The most widely used human embryonic stem cell lines lack genetic diversity, a finding that raises social justice questions that must be addressed to ensure that all sectors of society benefit from stem cell advances, according to a U-M research team.
In the first published study of its kind, the team analyzed 47 embryonic stem cell lines, including most of the lines commonly used by stem cell researchers. The scientists determined the genetic ancestry of each line and found that most were derived from donors of northern and western European ancestry.
Several of the lines are of Middle Eastern or southern European ancestry. Two of the lines are of East Asian origin. None of the lines were derived from individuals of recent African ancestry, from Pacific Islanders, or from populations indigenous to the Americas.
In addition, U-M researchers identified several instances in which more than one cell line came from the same embryo donors, further reducing the overall genetic diversity of the most widely available lines.
“Embryonic stem cell research has the potential to change the future of medicine,” says Sean Morrison, director of the Center for Stem Cell Biology and one of the study leaders. “But there’s a lack of diversity among today’s most commonly used human embryonic stem cell lines, which highlights an important social justice issue.”
For the study, Morrison teamed up with two colleagues at the Life Sciences Institute: stem cell scientist Jack Mosher and population geneticist Noah Rosenberg. Their findings were published online in December in the New England Journal of Medicine.
A fundamental principle of medical research is that new therapies are tested on patients that mirror the diversity in society, because certain groups may respond to medications and treatments differently. By evaluating new therapies in diverse patients, researchers are more likely to detect the different effects these therapies might have.
Embryonic stem cell lines are being used to develop new cellular therapies for spinal cord injuries and various diseases, to screen for new drugs and to better understand inherited diseases. It’s crucial that diverse lines are available for this research to ensure that all patients benefit from the results, Morrison says.
“If that’s not done, we run the risk of leaving certain groups in our society behind,” says Morrison, who is a Howard Hughes Medical Institute investigator.
The U-M report comes as Michigan researchers launch new projects made possible by a recent state constitutional amendment allowing researchers in the state to derive new human embryonic stem cell lines using approaches already used in the rest of the country.

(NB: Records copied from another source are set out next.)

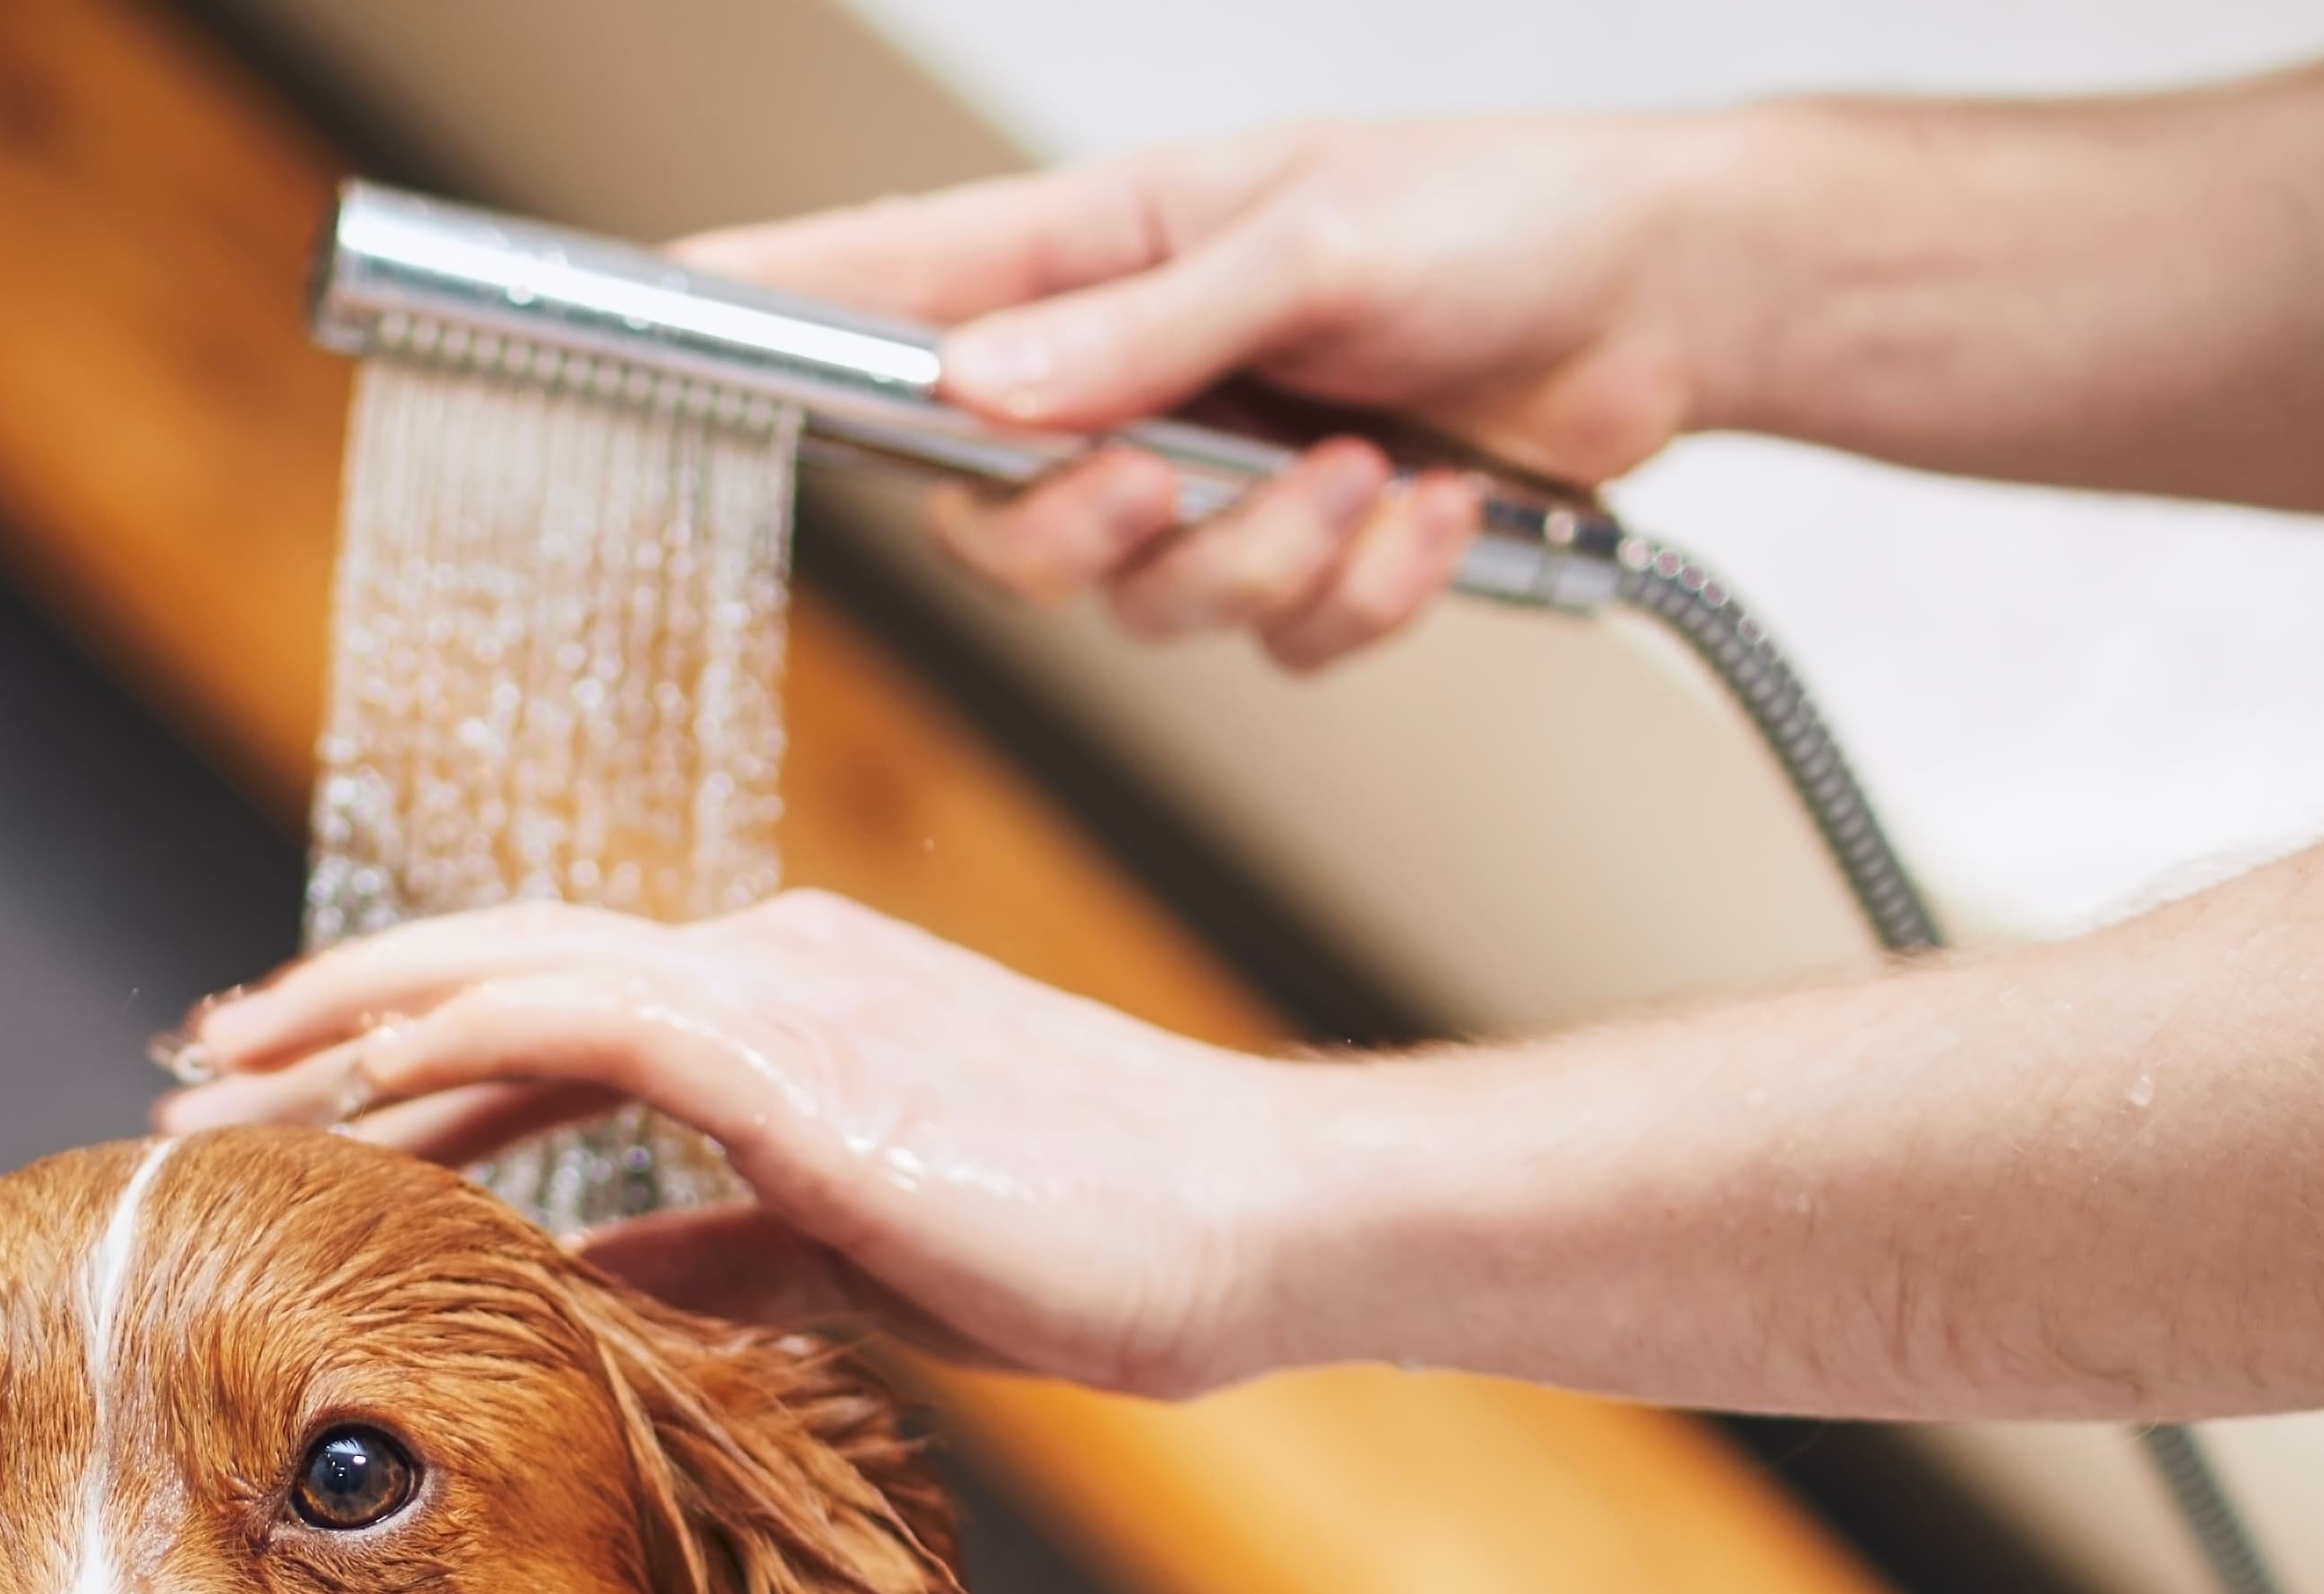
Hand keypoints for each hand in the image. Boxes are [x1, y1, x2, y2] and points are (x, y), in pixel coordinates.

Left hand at [152, 892, 1316, 1400]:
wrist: (1258, 1221)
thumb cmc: (1100, 1247)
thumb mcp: (859, 1260)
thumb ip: (718, 1251)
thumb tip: (590, 1276)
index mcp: (784, 1010)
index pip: (548, 1008)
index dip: (404, 1045)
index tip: (283, 1098)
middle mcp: (767, 968)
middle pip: (492, 965)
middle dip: (328, 1014)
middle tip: (192, 1066)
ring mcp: (783, 995)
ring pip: (509, 971)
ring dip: (351, 1023)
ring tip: (225, 1079)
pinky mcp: (803, 1051)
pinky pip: (590, 1018)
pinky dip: (466, 1035)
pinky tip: (365, 1089)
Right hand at [684, 116, 1743, 669]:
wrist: (1669, 298)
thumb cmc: (1499, 215)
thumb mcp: (1315, 238)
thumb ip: (1142, 329)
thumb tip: (979, 389)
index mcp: (1095, 256)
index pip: (884, 286)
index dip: (762, 303)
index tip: (653, 305)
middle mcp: (1123, 376)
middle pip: (988, 521)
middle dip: (1083, 535)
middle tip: (1170, 486)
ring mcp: (1202, 478)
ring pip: (1135, 610)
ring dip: (1265, 561)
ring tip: (1373, 471)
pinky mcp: (1292, 560)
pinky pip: (1269, 647)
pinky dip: (1361, 592)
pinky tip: (1435, 508)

In Michigan, U-M researchers announced on Dec. 8 that they received approval from the Medical School’s Institutional Review Board and the university’s Human Pluripotent Stem Cell Research Oversight Committee to begin accepting donated embryos that will be used to derive the university’s first human embryonic stem cell lines. It is the first U-M project made possible by Proposal 2, the state constitutional amendment approved by Michigan voters in November 2008, easing restrictions on human embryonic stem cell research in the state.
In addition to Mosher, Morrison and Rosenberg, the paper’s U-M authors are Trevor Pemberton, Kristina Harter, Chaolong Wang and Erkan Buzbas.